-- WHAT YOU NEED TO DO --
In duplicating the lines below, keep every word unchanged and drop the pictures.

-- GIVEN MATERIAL --
--------------------------------------------------

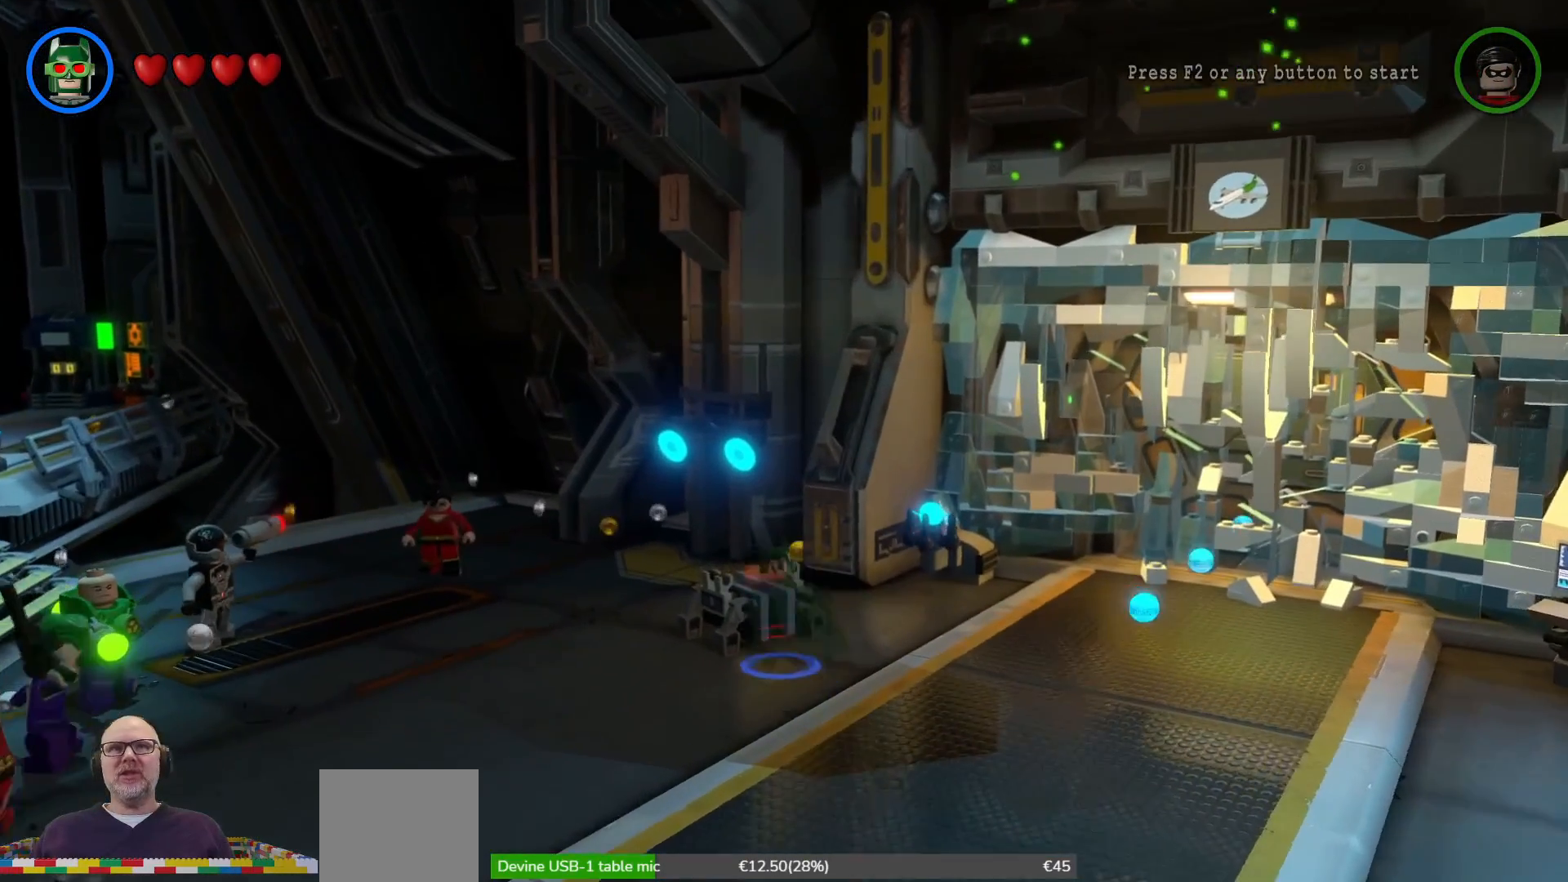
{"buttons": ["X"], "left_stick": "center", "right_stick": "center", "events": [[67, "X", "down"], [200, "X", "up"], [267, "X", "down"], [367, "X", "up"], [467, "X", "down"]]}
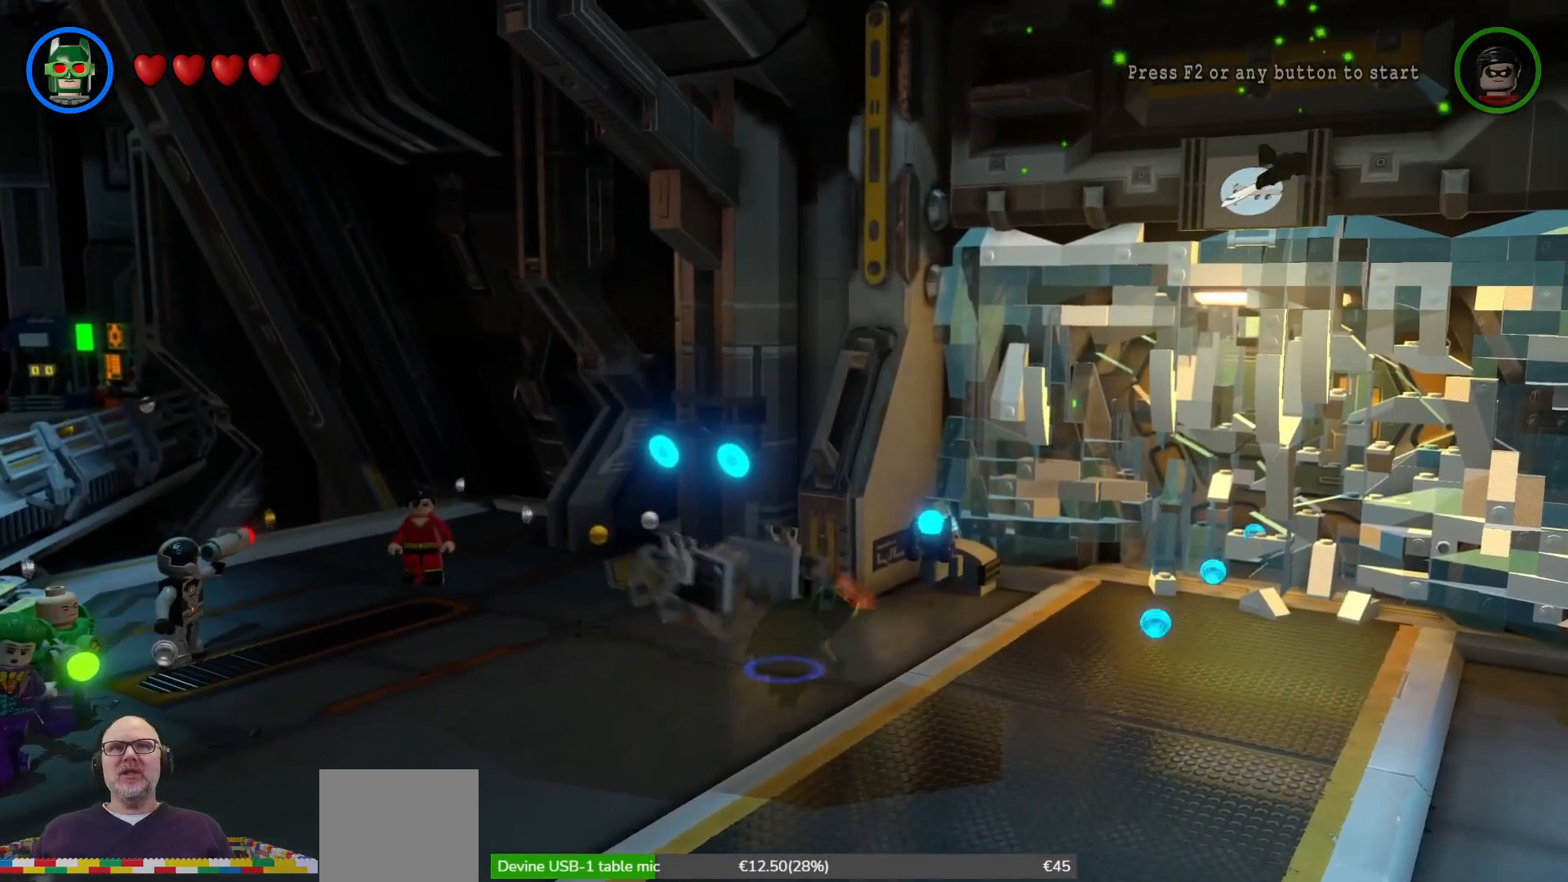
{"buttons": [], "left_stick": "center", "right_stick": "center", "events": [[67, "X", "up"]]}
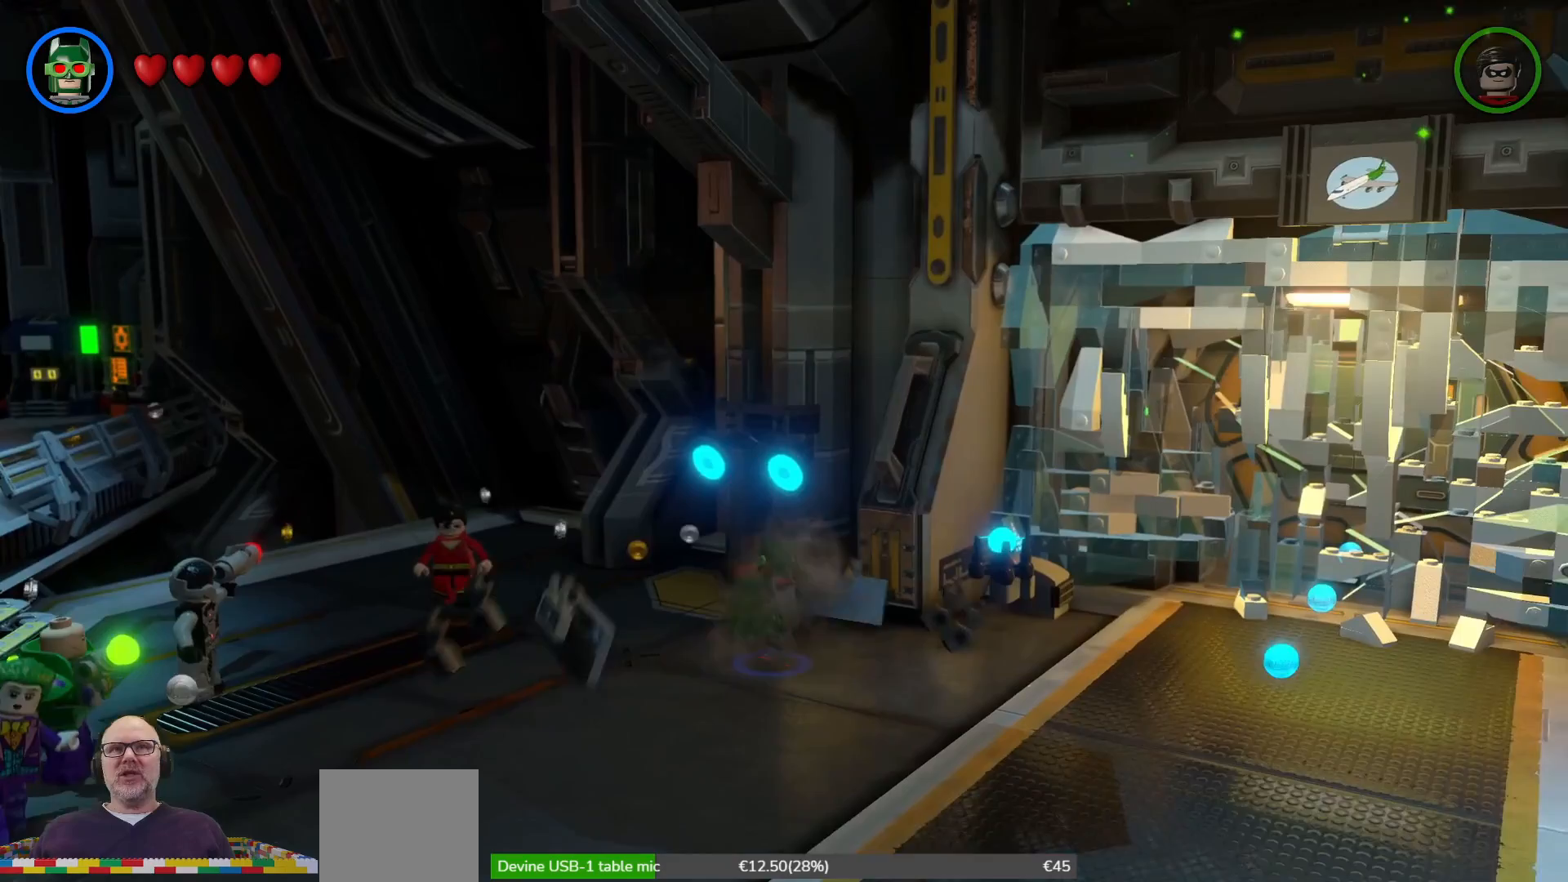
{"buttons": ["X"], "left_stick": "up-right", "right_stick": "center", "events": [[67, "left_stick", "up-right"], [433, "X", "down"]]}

--------------------------------------------------

-- RESULT FOR THIS EXERCISE --
{"buttons": ["X"], "left_stick": "center", "right_stick": "center", "events": [[67, "X", "down"], [200, "X", "up"], [267, "X", "down"], [367, "X", "up"], [467, "X", "down"]]}
{"buttons": [], "left_stick": "center", "right_stick": "center", "events": [[67, "X", "up"]]}
{"buttons": ["X"], "left_stick": "up-right", "right_stick": "center", "events": [[67, "left_stick", "up-right"], [433, "X", "down"]]}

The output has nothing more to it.